While lurking on IRC yesterday, I noticed somebody mention a link for a set of videos hosted at MIT. These were panel discussions done for the dynamic languages class there. The set of three videos was filmed in the spring of 2001 and features the who's who of dynamic language design, including many people involved with Scheme, Lisp, and Dylan. I recommend watching each of the various videos, which can be a time sink as they are each about 1.5 to 2 hours long. In particular, resist the urge to move straight to the Language Design panel that includes Guy Steele, Jonathan Rees, Paul Graham, and John Maeda. There are some huge nuggets in the panels on Runtime and Compilation.

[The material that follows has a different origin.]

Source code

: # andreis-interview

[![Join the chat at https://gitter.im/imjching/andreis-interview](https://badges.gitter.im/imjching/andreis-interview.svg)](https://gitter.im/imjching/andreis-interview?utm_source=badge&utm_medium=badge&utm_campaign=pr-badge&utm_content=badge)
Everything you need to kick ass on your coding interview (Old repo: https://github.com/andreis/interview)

That said, funny quote of the whole series is in the Q&A of the Language Design panel. A questioner asks the panel whether they see something beyond expressing programs in simple ASCII. Rees asks whether the questioner means something like Unicode, to which the questioner responds with something to the effect of, "Yes, and other things too." Steele starts talking and says that he really doesn't have much need beyond the Latin 1 character set and maybe some of the mathematical portions of Unicode. He says, in particular, that he doesn't feel a need for Croatian characters to be there, but maybe somebody in Croatia might. At that point, Graham pipes up, with, "Maybe in the next version of Perl. Think of all the additional characters you'll have..."
Other things which struck me from these:
- Scott McKay is a really smart guy. I don't know too much about his background, but he's clearly sharp. He seems like he would be fun to work with.
- It was interesting the almost unanimous consent that languages should strive to save people, namely programmers, time. If that requires a bit of efficiency loss, then fine. In general, people said that virtual machines were a good idea. The main dissenter here was Paul Graham who, thinking from a server-side perspective saw program efficiency as the denominator in the economic equation for how many clients you can serve with a fixed capital budget for servers. He said that to ignore efficiency was a definite pitfall.
- Steele had a lot of really interesting general comments. He has clearly worked on so many different languages fairly closely that he offers a really unique perspective.
- The Runtime panel seemed to be very open about the various battlescars that they had from their various experiences. I think this is important. Theories are great, but tested theories are even better. It's important to run the experiments and see what happens. Even if things fail, at least you have an anti-pattern to write up.
- John Maeda offered an interesting perspective on the Language Design panel. He's working at the MIT media lab and sees the artistic side of the technology. He made the comment that an interesting trend was that there are many artists who are becoming much more familiar with technology, but art is still looked down on by most technologists. When you read some of Richard Gabriel's writings, the theme of a linkage between art and technology (namely programming) is very strong, as well. Graham also wrote about this in Hackers and Painters. The conclusion that I'm rapidly coming to, supported by my own experience, is that most good programmers have a strong appreciation for art. While they may not be artists themselves in other mediums (painters or musicians), they truly are artists in the medium of program design and they need to recognize good design and strive to create it. I'll probably have a lot more to say about that in future blog entries as that's rapidly becoming a theme for me personally.
Monday, August 02, 2004
After my recent postings about the CADR LISP machine and embedded LISP machines I got a fair number of comments from people saying something to the effect of, "Hey, I have been thinking the same thing!" Given the number of people that seem to be interested in such a topic, I decided that a discussion group was probably warranted. I just created a Yahoo! group on LISP machines. You can find it at http://groups.yahoo.com/group/lispmachines/. There are other projects that people have also started previously doing similar sorts of things (software simulators, primarily). I'll post references to those as I find more of them.